[Collection entries]
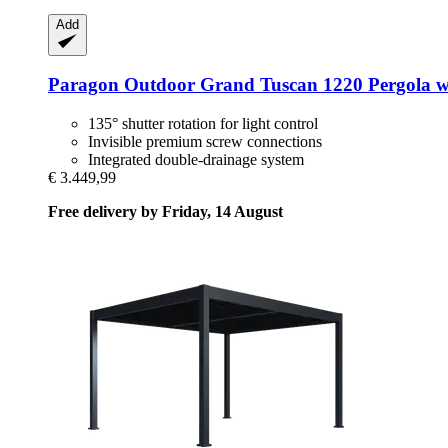
Add
Paragon Outdoor
Grand Tuscan 1220 Pergola wi
135° shutter rotation for light control
Invisible premium screw connections
Integrated double-drainage system
€ 3.449,99
Free delivery by Friday, 14 August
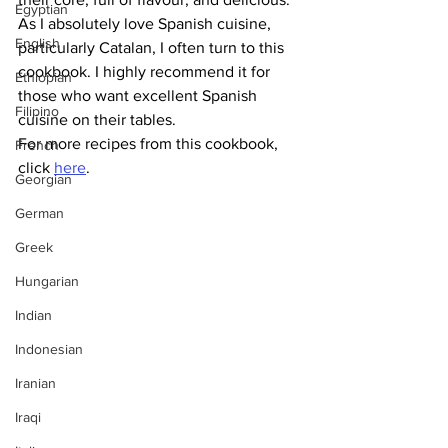
Egyptian
As I absolutely love Spanish cuisine, 
English
particularly Catalan, I often turn to this 
cookbook. I highly recommend it for 
Ethiopian
those who want excellent Spanish 
Filipino
cuisine on their tables.
For more recipes from this cookbook, 
French
click 
here
.
Georgian
German
Greek
Hungarian
Indian
Indonesian
Iranian
Iraqi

*YOUR TASK*
Can you repeat the text lines of all the collection entries above word for word, leaving out the pictures?

*RESULT*
Add
Paragon Outdoor
Grand Tuscan 1220 Pergola wi
135° shutter rotation for light control
Invisible premium screw connections
Integrated double-drainage system
€ 3.449,99
Free delivery by Friday, 14 August
Egyptian
As I absolutely love Spanish cuisine, 
English
particularly Catalan, I often turn to this 
cookbook. I highly recommend it for 
Ethiopian
those who want excellent Spanish 
Filipino
cuisine on their tables.
For more recipes from this cookbook, 
French
click 
here
.
Georgian
German
Greek
Hungarian
Indian
Indonesian
Iranian
Iraqi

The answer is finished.